I freely admit that I am a nerd. Aside from music and audio, I omnivorously absorb architecture, antiquarian books, cars, and all manner of mechanical devices. When traveling alone, I have no problem indulging and pursuing those interests. Traveling to San Francisco recently with my long-suffering Significant Other on an allegedly romantic vacation, I was still able to carve out a fair amount of time to indulge my interests, and yet managed to keep her happy. Mostly.
South of the city, we visited the Burwells, father and son. They build retro-nuevo speakers with amazing cabinetry, solid wood horns and vintage Altec and JBL drivers. Not your standard audiophile fare, but a type of speaker I came to appreciate at old recording studios in Memphis, where Altec monitors were generally paired with McIntosh tube amps.The Burwell’s speakers were very nice indeed— lively, dynamic, and surprisingly unobtrusive.
Heading closer to the city, we visited my old friend Cookie Marenco at OTR Studios, the base of operations for Blue Coast Records and her download empire. Given Cookie’s earthy persona, her studio’s homey vibe comes as no surprise. I’ve been to a lot of studios, and OTR is of the make-the-musicians-comfortable variety, rather than the space shuttle/clean-room/ isolation booth feel of some studios.
On a side-trip for breakfast, Cookie pointed out the road that (eventually) leads to Neil Young’s ranch. “But he’s not there anymore,” said Cookie. “He lost it in the divorce.”
That’ll teach you to fool around with actresses, Neil.
Sunday in the city, meandering down Van Ness, I spied a group of incredible vintage cars in a showroom. Long-suffering SO indulgently circled the block—not easy in that part of SF—and we parked to take a look. The showroom carried no signage, and I still have no idea what the company is. Through the showroom windows we saw a treasure-trove of great old cars:
I’m sure that the value of all the cars combined was well into eight figures. Sheesh.

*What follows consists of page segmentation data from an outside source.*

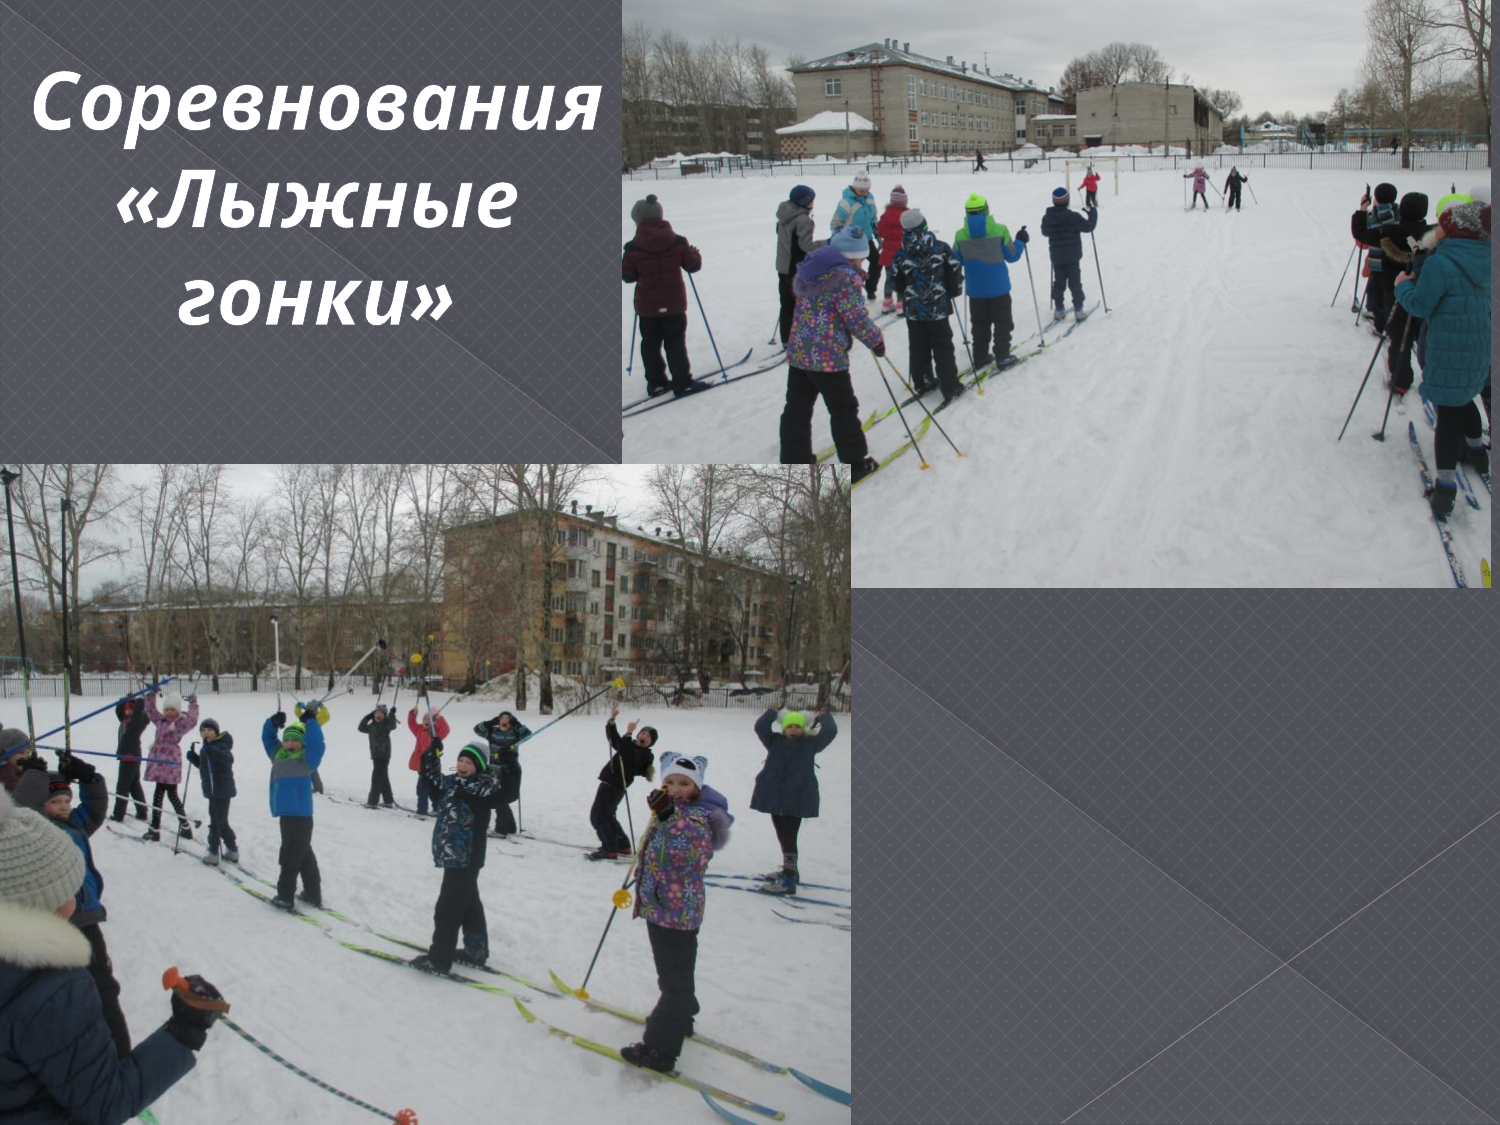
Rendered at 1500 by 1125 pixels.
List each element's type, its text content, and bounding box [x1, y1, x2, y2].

title Соревнования «Лыжные гонки» [0, 2, 612, 388]
picture [0, 464, 851, 1125]
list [621, 0, 1491, 588]
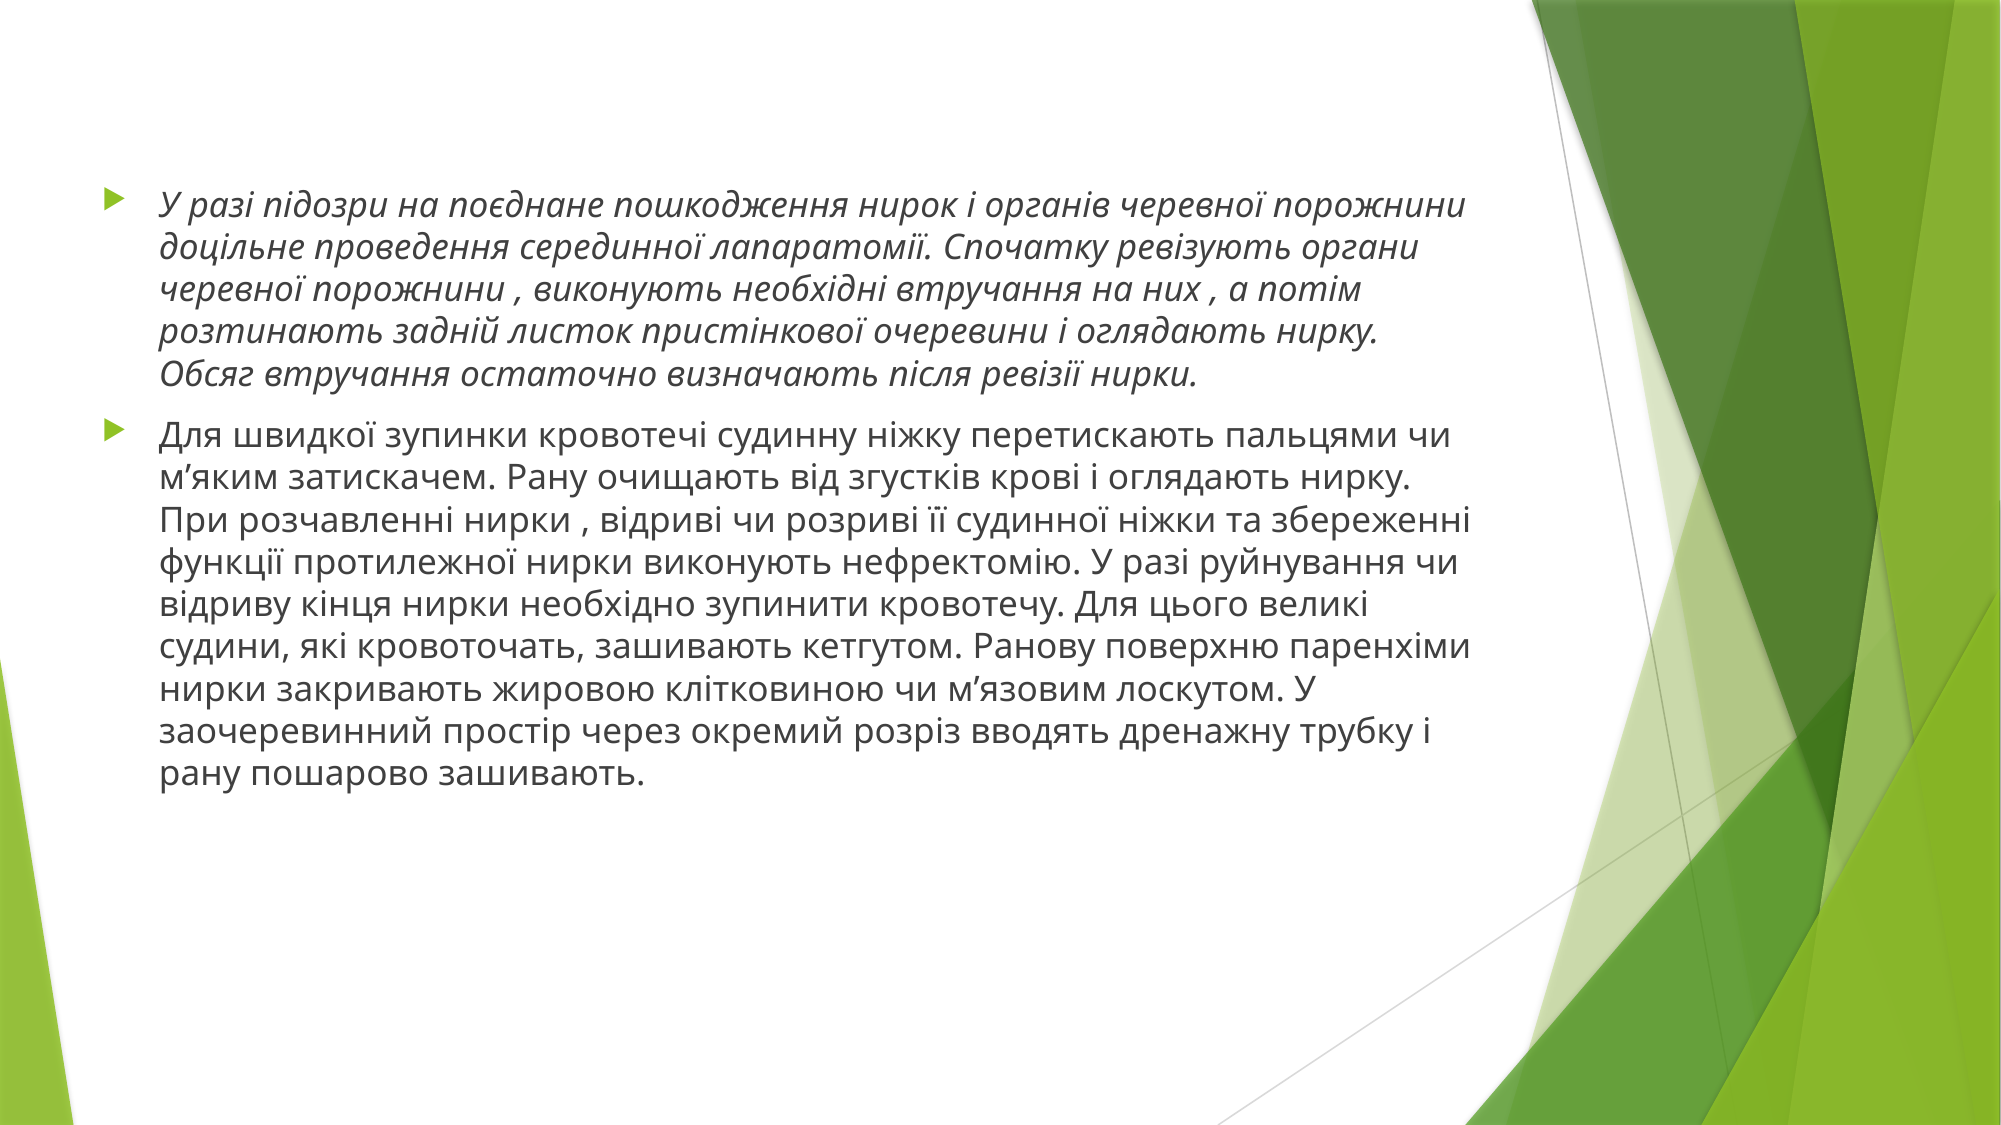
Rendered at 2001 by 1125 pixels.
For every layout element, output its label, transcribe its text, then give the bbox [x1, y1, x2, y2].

SO suggested a visit to the Cable Car Museum, which not only has an interesting variety of historical displays, but acts as the hub for the cable system. The cable car system was devised, not surprisingly, by a maker of wire ropes and cables. It is ingenious, if Rube Goldberg-esque in its complexity.

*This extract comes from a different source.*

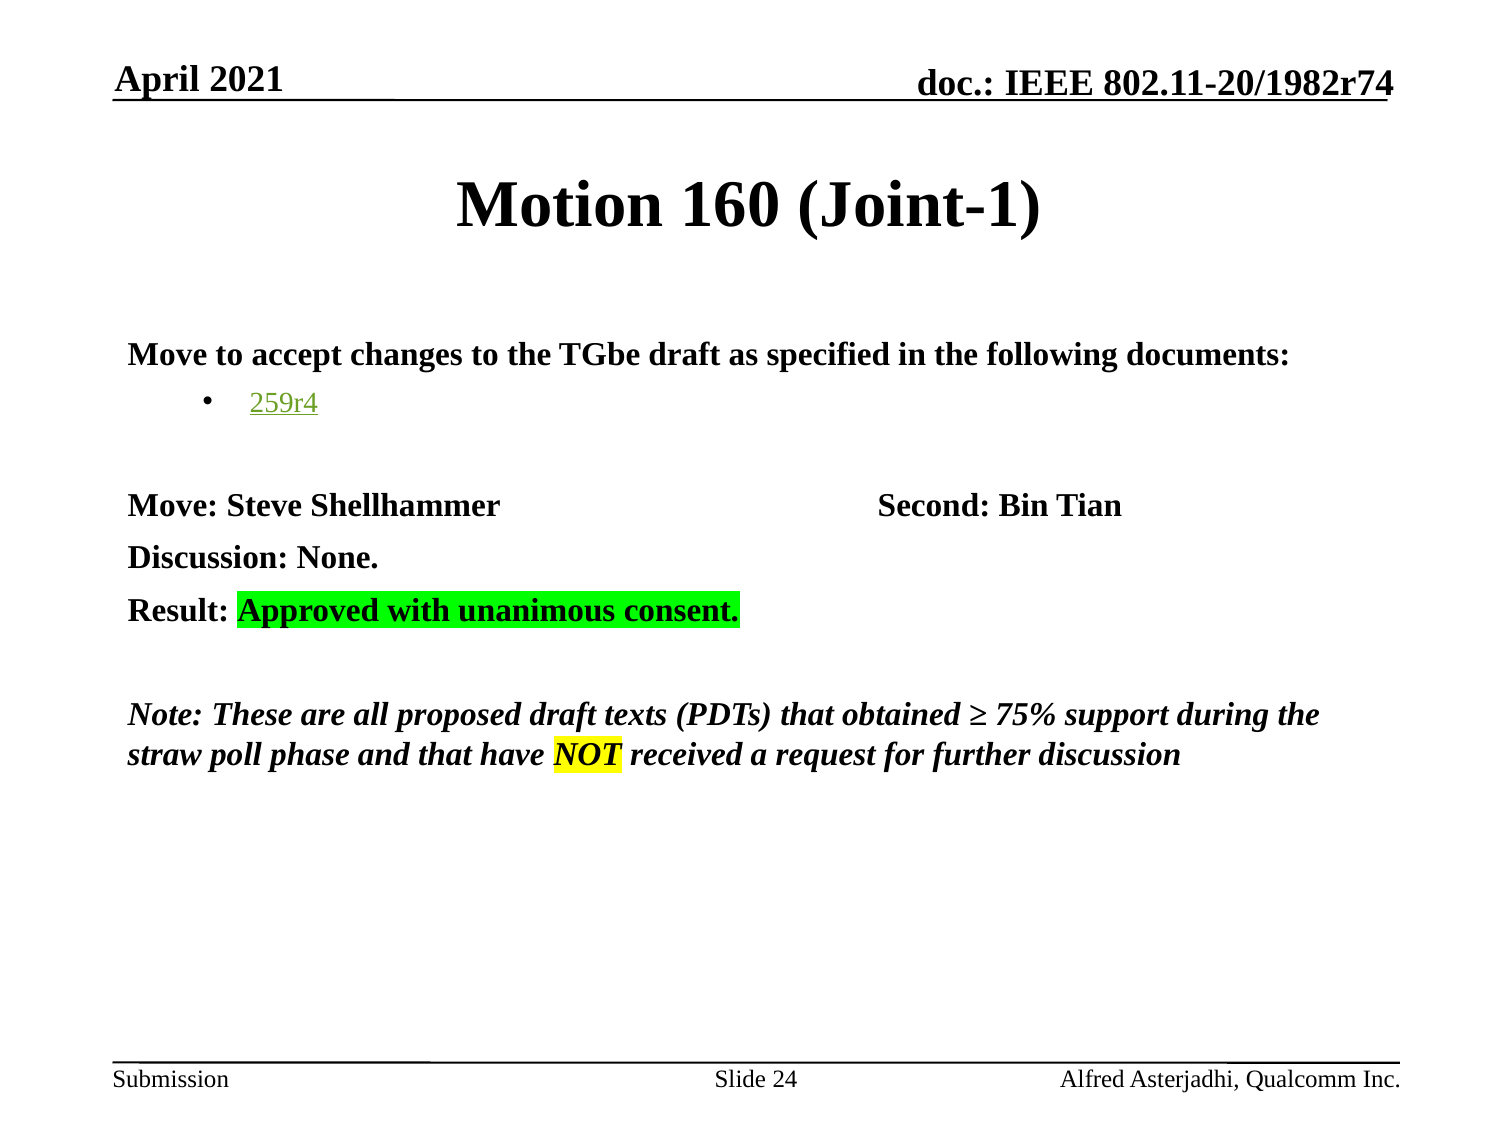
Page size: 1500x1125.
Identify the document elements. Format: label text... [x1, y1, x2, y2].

I once confused cable cars with trolleys, but they’re not the same at all. Trolley Cars generally have an overhead electric line which connects to the car by way of an antennae-like feeder arm which conveys the juice to electric driving motors. Cable cars have a remote power plant with engines or motors (in SF, originally steam engines–now each line has a 500 HP GE electric motor) which drive giant pulleys called sheaves. The sheaves transmit force to a cable 1 ¼” in diameter which runs underground, routed by a series of pulleys, guides, and idlers. The cars are propelled by a plier-like “grip”, operated by the motorman, which actually increases or lessens the grip on the driven cable, which pulls the cable car along.
There are four separate lines in the SF cable system; all four are driven from the powerhouse at the Cable Car Museum. The longest line is nearly four miles long; the shortest, just under two miles. Think about the network of pulleys, guides and idlers required to route and change direction of a moving cable under the city streets—it’s amazing. The technology may seem somewhat antiquated—and it is—but it works. The cable is lubricated with pine tar, which you can smell while riding the cable cars. What do they use for brakes, going down those steep hills? Blocks of pine, pressed against the wheels. You can smell them burning when the going is tough.
Finally, down at Fisherman’s Wharf there is an arcade rather grandly entitled Musee Mecanique, which features mechanical games and devices from the penny arcade eras. Much of it was familiar stuff for me; one piece which was very familiar indeed was an old Gottlieb Sing Along, a pinball machine I spent many hours mastering during my high school years. Even mechanical devices can generate emotional attachments!